YOUR OBJECTIVE –
Answer the following from the forum thread below on exporting PDF files to text:
(a) What workaround did customer support suggest?
(b) Why is that workaround unsuitable for the person asking?
(c) What program does Xpdf install for the conversion?

TEXT SHOWN –
#####

2

Question: How do I get Adobe Acrobat Pro DC to export all PDF files in a folder as text files ?

Using the Action Wizard on the Tools menu of Adobe Acrobat Pro DC I was able to create a custom command which allowed me to export (OCR) thousand of images as pdf files. I now want to export those images; which are now searchable as text files. However I cannot seem to find a similar set of tools to do this.

Note: There is an export button that allows me to export files one-at-a-time as a text file but I cannot seem to find something that will allow me to run a command on entire folder.

EDIT: I called customer support and a possible work around is to combine all the files into one giant PDF file and then export the pdf file. On the other hand I need a separate ID for each pdf file exported as text so that is not an option.

user3195446
  • 153
  • 1
  • 7

1 Answers1

1

You may use PowerShell combined with Xpdf.

Xpdf will install a program called pdftotext, which can be invoked from a PowerShell script such as:

$FILES= ls *.pdf
foreach ($f in $FILES) {
    & "C:\Program Files\xpdf\bin32\pdftotext.exe" -enc UTF-8 "$f"
}

A similar batch script can be invoked from a .bat file without using PowerShell:

for /f %%G in ('dir /b') do {
  "C:\Program Files\xpdf\bin32\pdftotext.exe" -enc UTF-8 "%%G"

#####

INFORMATION GIVEN –
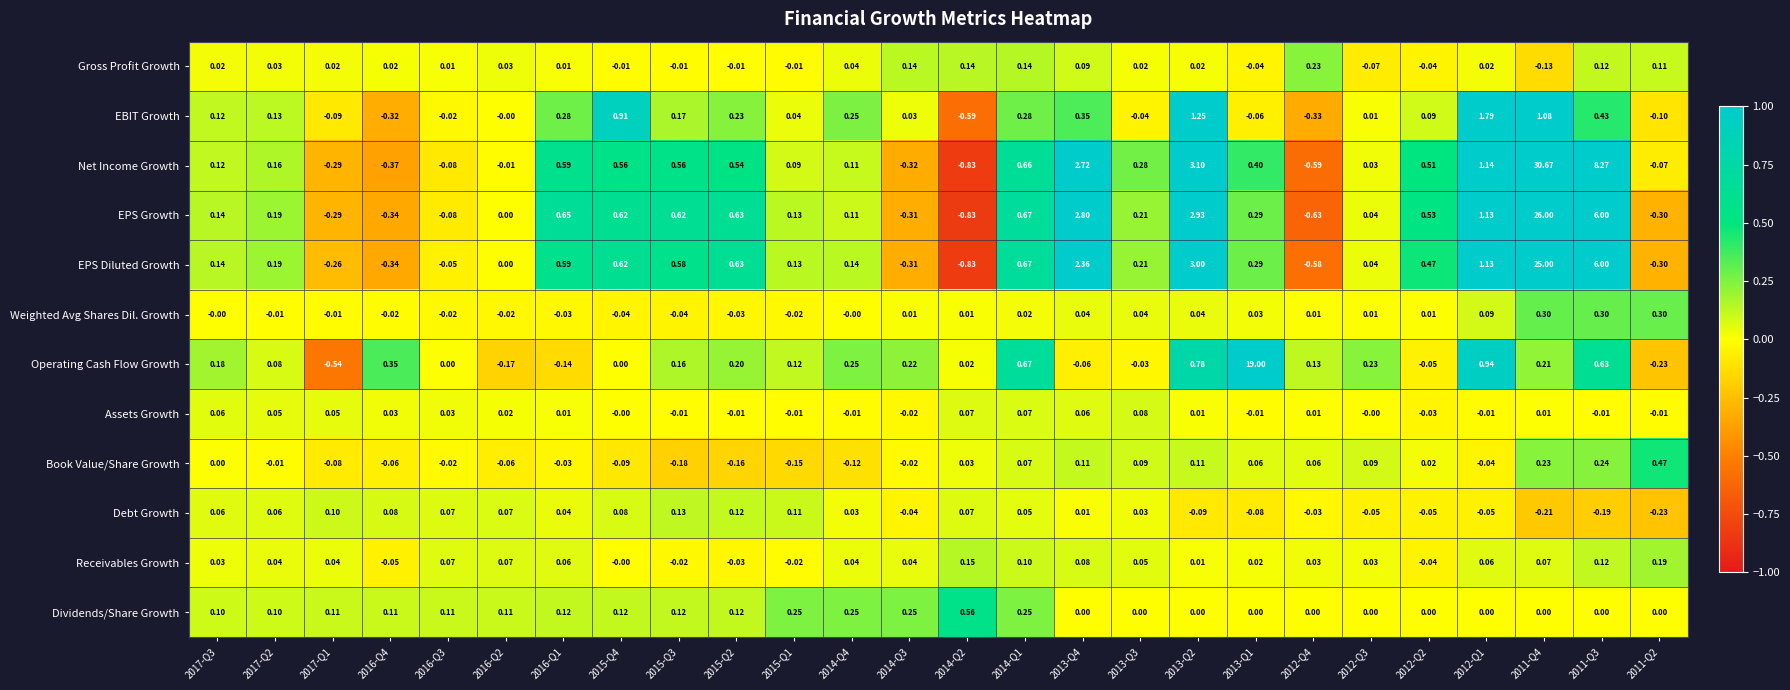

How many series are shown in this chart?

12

#####

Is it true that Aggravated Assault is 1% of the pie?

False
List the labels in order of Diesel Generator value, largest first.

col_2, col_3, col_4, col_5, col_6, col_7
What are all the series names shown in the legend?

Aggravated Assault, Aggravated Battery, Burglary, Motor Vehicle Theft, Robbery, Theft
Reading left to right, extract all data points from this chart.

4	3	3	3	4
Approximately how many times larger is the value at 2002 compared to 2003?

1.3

#####

THE COMPLETED TASK –
(a) Combine all the files into one large PDF file and then export that PDF file.
(b) A separate ID is needed for each PDF file exported as text.
(c) pdftotext.